Here’s a quick list of the key changes and their implications: 

  1. One board, dominated by economic experts, will set interest rates. That’s good but it still needs a few people from the real world.
  2. Another board will act like a company board for all the other functions of the Reserve Bank.
  3. The inflation target of 2-3% will remain.
  4. Beating inflation and trying to maximise employment remain as the Reserve Bank’s two key goals.
  5. There will be regular press conferences after a rates decision, like in the US, which is a good thing. I’ll look at this in more detail later.
  6. The new board will comprise the RBA Governor, the Deputy Governor and the Treasury secretary, plus six other voting members.
  7. Board members’ votes will be published. Once a year they will get to go public with their views, which will make headlines and put a lot more pressure on Dr Phil or whoever replaces him after September.
  8. One board member will come from the ACTU. The AFR says it will be Iain Ross, who was president of the Fair Work Commission. Ross is bound to disagree with the Governor and the board at times if we go through another 10 rate rises in less than a year.
  9. There’ll be eight rather than the current 11 meetings a year and the new system is set to be in place by July next year.
  10. And there will be five-year reviews of the RBA, which makes sense.

 

I like many aspects of these changes but it’s the press conference I like the most. Facing the press after a decision will mean the Governor and the board will face a grilling, like what the US Federal Reserve’s chair Jerome Powell faces after a rate rise or cut. 
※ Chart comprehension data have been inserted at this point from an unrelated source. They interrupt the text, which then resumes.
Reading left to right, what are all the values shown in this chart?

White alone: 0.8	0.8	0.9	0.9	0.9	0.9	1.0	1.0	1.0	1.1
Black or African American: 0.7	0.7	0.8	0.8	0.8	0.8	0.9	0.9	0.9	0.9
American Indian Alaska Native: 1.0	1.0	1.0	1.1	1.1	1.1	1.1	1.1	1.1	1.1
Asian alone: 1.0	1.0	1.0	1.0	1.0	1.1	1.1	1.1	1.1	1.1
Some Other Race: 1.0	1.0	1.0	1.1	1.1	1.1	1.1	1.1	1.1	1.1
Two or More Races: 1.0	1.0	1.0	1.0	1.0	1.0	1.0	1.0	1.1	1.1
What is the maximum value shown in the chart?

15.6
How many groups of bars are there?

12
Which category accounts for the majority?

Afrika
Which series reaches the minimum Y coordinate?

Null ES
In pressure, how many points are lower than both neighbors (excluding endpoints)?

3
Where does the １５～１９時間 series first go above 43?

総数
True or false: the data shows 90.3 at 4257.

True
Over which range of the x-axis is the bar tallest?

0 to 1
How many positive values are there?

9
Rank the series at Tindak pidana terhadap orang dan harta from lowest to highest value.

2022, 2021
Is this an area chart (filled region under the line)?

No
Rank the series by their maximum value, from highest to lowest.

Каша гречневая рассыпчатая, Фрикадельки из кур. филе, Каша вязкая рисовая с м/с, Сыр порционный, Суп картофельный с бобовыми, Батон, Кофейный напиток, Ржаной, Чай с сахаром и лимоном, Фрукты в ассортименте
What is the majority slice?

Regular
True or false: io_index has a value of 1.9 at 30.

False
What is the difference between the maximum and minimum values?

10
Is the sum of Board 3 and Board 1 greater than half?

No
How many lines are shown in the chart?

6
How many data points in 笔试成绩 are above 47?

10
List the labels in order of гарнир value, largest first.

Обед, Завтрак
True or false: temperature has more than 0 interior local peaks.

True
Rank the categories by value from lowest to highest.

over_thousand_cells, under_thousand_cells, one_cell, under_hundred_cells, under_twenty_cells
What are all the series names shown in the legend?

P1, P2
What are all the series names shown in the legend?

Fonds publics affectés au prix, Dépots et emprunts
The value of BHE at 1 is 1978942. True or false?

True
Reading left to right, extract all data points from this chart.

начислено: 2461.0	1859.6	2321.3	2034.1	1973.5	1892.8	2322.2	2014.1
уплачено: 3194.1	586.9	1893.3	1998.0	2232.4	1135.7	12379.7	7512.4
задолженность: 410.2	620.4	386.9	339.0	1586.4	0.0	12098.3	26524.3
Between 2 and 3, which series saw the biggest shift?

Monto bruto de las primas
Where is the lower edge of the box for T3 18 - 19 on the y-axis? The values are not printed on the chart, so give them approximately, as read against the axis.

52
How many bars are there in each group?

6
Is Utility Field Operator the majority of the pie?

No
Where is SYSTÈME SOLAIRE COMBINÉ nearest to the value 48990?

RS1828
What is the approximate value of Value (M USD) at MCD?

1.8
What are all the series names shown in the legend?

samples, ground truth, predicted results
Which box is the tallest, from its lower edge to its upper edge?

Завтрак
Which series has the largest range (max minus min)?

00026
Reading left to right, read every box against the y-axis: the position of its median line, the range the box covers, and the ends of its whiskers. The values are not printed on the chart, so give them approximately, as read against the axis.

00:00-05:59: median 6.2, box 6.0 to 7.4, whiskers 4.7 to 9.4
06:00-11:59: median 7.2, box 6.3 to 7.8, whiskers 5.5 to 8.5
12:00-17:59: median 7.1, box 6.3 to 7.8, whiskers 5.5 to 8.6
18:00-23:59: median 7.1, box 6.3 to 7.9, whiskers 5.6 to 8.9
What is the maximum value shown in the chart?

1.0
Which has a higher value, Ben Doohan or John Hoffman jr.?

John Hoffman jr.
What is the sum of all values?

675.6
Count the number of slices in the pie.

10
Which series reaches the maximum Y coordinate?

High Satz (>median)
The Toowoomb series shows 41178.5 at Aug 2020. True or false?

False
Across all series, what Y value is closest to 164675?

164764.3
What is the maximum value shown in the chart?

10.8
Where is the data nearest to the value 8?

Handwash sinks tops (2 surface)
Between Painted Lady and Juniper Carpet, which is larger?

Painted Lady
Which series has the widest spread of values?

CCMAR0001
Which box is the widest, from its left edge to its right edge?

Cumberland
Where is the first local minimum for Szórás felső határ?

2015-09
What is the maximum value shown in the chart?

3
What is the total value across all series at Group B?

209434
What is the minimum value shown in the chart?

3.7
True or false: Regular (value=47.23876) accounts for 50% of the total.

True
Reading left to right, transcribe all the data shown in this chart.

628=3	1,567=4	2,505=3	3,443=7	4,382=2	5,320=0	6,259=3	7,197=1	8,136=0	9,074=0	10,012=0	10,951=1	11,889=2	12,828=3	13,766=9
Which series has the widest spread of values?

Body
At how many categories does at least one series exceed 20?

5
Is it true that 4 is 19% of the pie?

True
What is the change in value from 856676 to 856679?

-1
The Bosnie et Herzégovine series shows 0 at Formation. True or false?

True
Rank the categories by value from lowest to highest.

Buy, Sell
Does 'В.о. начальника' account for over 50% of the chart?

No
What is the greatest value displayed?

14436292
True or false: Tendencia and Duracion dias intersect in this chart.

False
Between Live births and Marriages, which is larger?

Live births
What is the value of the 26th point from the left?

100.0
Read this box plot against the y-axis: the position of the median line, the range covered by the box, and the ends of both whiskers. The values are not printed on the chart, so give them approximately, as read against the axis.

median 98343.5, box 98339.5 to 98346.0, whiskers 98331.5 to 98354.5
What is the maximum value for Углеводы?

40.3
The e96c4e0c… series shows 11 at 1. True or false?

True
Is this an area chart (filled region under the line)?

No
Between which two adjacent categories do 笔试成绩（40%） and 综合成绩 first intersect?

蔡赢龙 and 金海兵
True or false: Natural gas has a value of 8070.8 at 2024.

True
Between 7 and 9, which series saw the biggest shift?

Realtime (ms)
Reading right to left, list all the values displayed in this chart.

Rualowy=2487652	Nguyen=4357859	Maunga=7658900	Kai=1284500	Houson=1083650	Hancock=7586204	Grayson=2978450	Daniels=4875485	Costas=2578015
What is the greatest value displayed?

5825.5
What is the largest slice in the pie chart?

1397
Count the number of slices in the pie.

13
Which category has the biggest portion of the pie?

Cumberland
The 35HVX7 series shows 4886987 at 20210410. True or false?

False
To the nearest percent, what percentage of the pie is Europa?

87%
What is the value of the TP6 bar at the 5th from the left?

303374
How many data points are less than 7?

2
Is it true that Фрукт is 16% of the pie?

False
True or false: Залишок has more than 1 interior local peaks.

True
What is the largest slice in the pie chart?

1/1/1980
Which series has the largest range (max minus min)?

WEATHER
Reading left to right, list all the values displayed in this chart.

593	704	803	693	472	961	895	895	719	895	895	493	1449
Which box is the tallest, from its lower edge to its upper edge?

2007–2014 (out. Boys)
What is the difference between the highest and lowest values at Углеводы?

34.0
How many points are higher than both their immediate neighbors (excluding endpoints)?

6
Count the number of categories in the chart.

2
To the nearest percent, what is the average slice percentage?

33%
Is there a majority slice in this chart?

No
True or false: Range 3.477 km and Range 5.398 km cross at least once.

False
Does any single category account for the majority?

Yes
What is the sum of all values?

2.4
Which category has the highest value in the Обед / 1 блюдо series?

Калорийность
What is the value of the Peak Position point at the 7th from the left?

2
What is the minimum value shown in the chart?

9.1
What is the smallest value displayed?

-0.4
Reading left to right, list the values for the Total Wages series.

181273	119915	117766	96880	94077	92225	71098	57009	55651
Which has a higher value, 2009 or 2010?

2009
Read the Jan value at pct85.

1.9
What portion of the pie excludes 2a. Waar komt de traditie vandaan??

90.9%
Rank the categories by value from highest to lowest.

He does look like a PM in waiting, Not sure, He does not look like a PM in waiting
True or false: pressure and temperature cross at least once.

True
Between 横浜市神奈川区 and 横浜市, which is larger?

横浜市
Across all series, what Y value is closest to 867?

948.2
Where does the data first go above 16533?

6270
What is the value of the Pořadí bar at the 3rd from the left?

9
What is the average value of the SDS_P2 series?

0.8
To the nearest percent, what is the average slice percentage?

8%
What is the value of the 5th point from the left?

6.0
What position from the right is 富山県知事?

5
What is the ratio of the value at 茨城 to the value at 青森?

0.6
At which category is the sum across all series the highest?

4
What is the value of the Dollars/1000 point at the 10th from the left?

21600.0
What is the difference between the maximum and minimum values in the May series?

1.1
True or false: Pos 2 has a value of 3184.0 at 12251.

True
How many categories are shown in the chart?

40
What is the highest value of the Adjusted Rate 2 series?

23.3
Sometimes financial markets go up or down after a decision but after the conference, when more clarity or uncertainty emerges, the markets can go in the opposite direction. An RBA Governor will have to be a good communicator. 

When I hosted my Sky Business TV program and Glenn Stevens and his board were keeping interest rates too high and I (along with others) was bagging him, it was impossible to get an interview with him. The pressure saw him grant David Koch a one-on-one, but the fact he selected just one person to question him showed how the public message from the RBA was often in the hands of one man, who had a lot of power. 

By the way, Glenn eventually had to wield to criticism and the economy and cut interest rates ‘big time’. If he’d faced the press more often, he would’ve moved much earlier and the economy and the consumers, wage earners, businesses and the unemployed would’ve suffered less. 

This power that RBA bosses wield wasn’t lost on Treasurer Jim Chalmers. “One of the themes that emerges from the review is how we make sure that the views of the governor around the decision-making table can be tested,” Dr Chalmers said. 

Not surprisingly, Dr Phil didn’t agree with Dr Jim. 

“So, the idea that the board members sit there meekly, and accept the recommendation that I put to them is very far from the reality that I’ve lived as the governor,” he said. 

To me, that either implies that the board agreed with his 2024 call and never challenged him about backing away from it, or else they did complain about the soundness of the decision and Dr Lowe used his ‘imperial’ power to reject their suggestions. 

As comedian Mel Brooks in his film History of the World declared: “It’s good to be king.” However, it’s not always great for the subjects of that king!